> [REQUIRED WORK] Recast every line of the data below as a numbered list. Skip blank lines and leave the pictures out.

** Start of TASK MATERIAL **

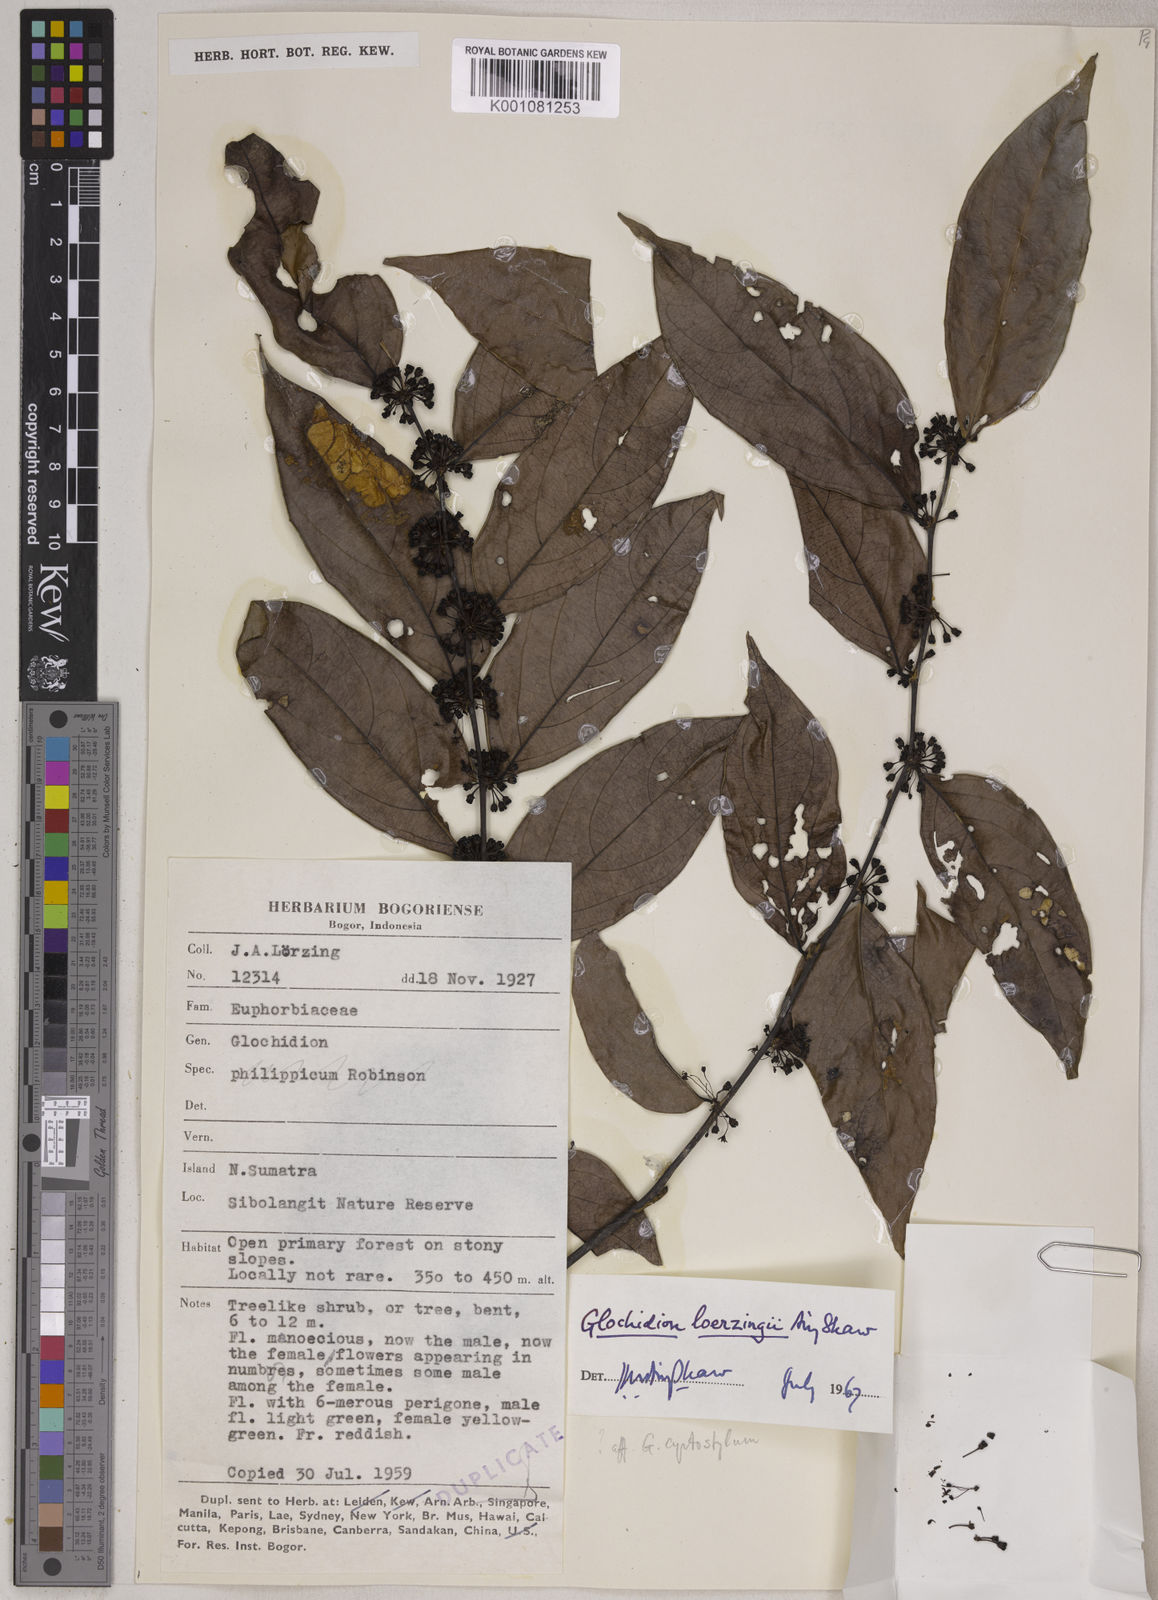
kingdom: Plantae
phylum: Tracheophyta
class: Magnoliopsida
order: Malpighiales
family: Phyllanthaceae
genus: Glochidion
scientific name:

** End of TASK MATERIAL **

> [OUTPUT BELOW]
1. kingdom: Plantae
2. phylum: Tracheophyta
3. class: Magnoliopsida
4. order: Malpighiales
5. family: Phyllanthaceae
6. genus: Glochidion
7. scientific name:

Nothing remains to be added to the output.